How to set up your data infrastructure

This is a story about how I set up data infrastructure within an engineering-focused organization, from a grassroots perspective.

Setting the stage: I had just started this job and was partially tasked with creating an app using Microsoft Power Apps to automate some administrative tasks. To a non-technical person, Power Apps is amazing. It's a drag-and-drop low/no-code platform where you can create and deploy apps. It has many of the things you require:

Now, that sounds great, you can deploy apps with minimal knowledge, not have to worry about them breaking, and you have an acceptable range of features to work with to make things like forms and basic CRUD apps. It's actually quite impressive how Microsoft managed to take so many varying concepts and make a product that is relatively easy to use.

And here's why you shouldn't use Power Apps: Power Apps is certainly another tool to use in the right case, but like its cousin Excel, if every problem is a nail, you shouldn't have Power Apps be your only hammer. We all have seen really smart people create really impressive Excel sheets. It is a tried and true tool, and people often reach for it, even as problem complexity increases. Power Apps solves many things Excel does. Imagine 20 people trying to add their name and info to a spreadsheet at the same moment; use a form, it's easier.

You all didn't come here to read about Excel vs Power Apps, and that's not the point of this post. However, the difference between the two and the hidden complexity between them serve as a really good lesson. Many of the challenges I faced when setting up infrastructure were human ones. People cling to tools they have spent hours learning and have used to solve many of their problems, and there is often a more optimal way of operating. Here's how I navigated that problem.

How to set up your data infrastructure

Determine your 5 Vs

Volume, Velocity, Variety, (Value, Veracity). Figure out how big your data is, how quickly it is produced, what datatypes (is it text, structured, etc.), the business impact of these data types, and the accuracy.

Figuring out where all your data is coming from and how it needs to be combined is the first step. Then, figuring out the technical parameters of the data is a great first glance at the complexity of your situation.

What infrastructure type do I need?

Figure out which you already have access to, and the thing you don't want to do is set up and create an entire Azure instance when everyone else in your company is using Amazon. Sometimes this is fine, but talk around and see who is using what. Likely, there are some resources available for you to use that are already paid for if you're in a big organization.

If you find that only Excel is being used, now you can decide based on your use case what aaS is best for you. Maybe there's already a pre-built SaaS solution? Research it. Power Apps is a PaaS; it has infrastructure managed by Microsoft, and provides you with a "Platform" to create apps on. PaaS provides developers with a "Platform" to build, deploy, and manage applications. A good example is Databricks, which gives users a platform for working with data, manages compute infrastructure, and storage for data warehousing. In this scenario, you develop the software and tools you need on a managed platform.

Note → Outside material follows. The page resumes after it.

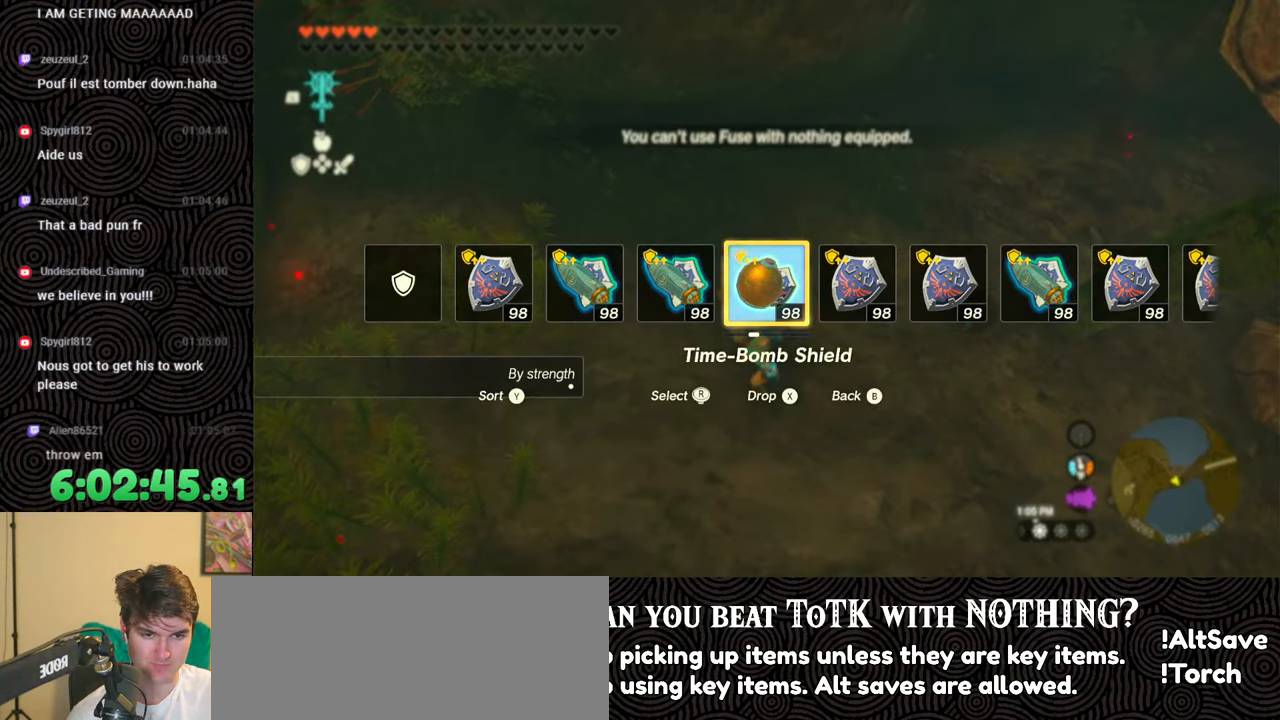
{"buttons": [], "left_stick": "up", "right_stick": "right", "events": [[67, "DPAD_LEFT", "up"], [250, "right_stick", "right"], [367, "left_stick", "up"]]}
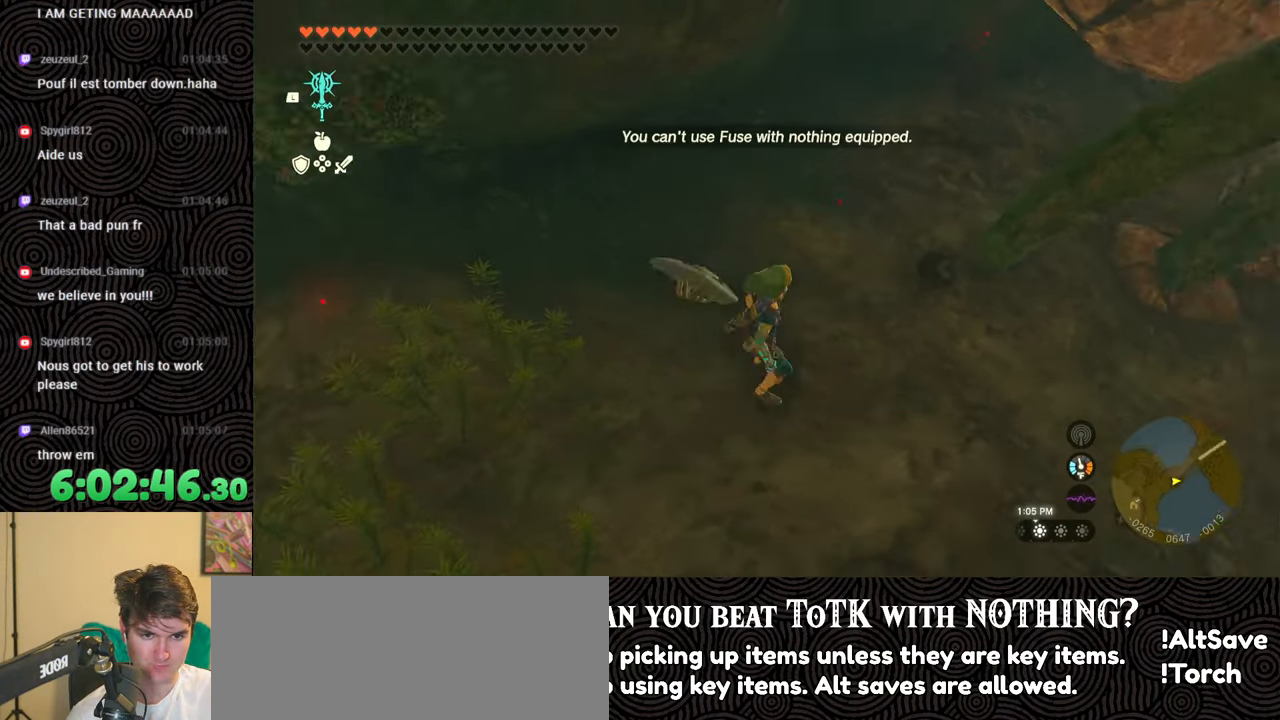
{"buttons": ["DPAD_LEFT"], "left_stick": "center", "right_stick": "center", "events": [[100, "left_stick", "center"], [150, "right_stick", "center"], [250, "DPAD_LEFT", "down"]]}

IaaS is paying Amazon/Microsoft/Google/etc to run servers for you instead of self-hosting and maintaining them yourself. You have to manage, maintain (the code, not the hardware now), and configure everything. IaaS also offers a lot of integratable services. This is an overly simple explanation, but the point is to show that the step up from Excel documents isn't straight into the deep end. There are levels, and you should choose the one that is right for you.

How I solved it

I had developed some useful Python tools, put them on our GIT, and they were being used in our office. We didn't need 10 versions of the same thing, and this was a good step to start standardizing. But now we wanted to start building local apps. It needed a database to be maintained, some UI elements, and was of a greater complexity than Power Apps was prepared for.

I explored many options: IaaS, PaaS, Saas, self-hosted, everything. I believe each step up the aaS ladder requires additional justification. If there is a pre-built SaaS that actually fits your use case, developing your own novel solution is probably more costly and consuming than the cost of the SaaS. In my case, there was free software, but I would have to figure out how to self-host it, and it didn't do exactly what I needed it to. Effectively, there wasn't one. As a note, if you need more than 1 SaaS to solve your problem, they probably aren't your solution. You shouldn't need to link together 5 different services.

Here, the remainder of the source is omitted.